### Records
-------

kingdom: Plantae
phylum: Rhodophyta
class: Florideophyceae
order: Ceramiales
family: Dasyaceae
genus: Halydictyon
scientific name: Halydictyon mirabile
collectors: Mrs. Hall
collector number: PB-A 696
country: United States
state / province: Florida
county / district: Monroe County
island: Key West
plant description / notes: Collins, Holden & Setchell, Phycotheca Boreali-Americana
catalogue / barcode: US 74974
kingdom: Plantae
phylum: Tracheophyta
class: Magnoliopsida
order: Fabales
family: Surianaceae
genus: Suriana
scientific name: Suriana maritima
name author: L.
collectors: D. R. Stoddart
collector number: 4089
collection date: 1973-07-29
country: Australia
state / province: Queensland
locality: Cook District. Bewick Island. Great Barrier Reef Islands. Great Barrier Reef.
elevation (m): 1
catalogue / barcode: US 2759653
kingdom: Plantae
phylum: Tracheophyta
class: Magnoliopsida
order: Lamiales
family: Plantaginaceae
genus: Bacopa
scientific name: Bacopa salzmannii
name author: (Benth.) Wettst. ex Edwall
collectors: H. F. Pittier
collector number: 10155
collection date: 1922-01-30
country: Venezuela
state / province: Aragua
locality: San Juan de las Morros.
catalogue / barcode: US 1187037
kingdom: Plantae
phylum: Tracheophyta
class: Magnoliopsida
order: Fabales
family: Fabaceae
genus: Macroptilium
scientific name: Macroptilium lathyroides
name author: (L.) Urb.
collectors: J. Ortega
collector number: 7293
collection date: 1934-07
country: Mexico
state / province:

-------

### EXERCISE
Rewrite the items above from the first line through the line containing "state / province: Florida", changing "scientific name" to "species name" and leaving everything else in those lines as it is.

### ANSWER TO THE PROBLEM
kingdom: Plantae
phylum: Rhodophyta
class: Florideophyceae
order: Ceramiales
family: Dasyaceae
genus: Halydictyon
species name: Halydictyon mirabile
collectors: Mrs. Hall
collector number: PB-A 696
country: United States
state / province: Florida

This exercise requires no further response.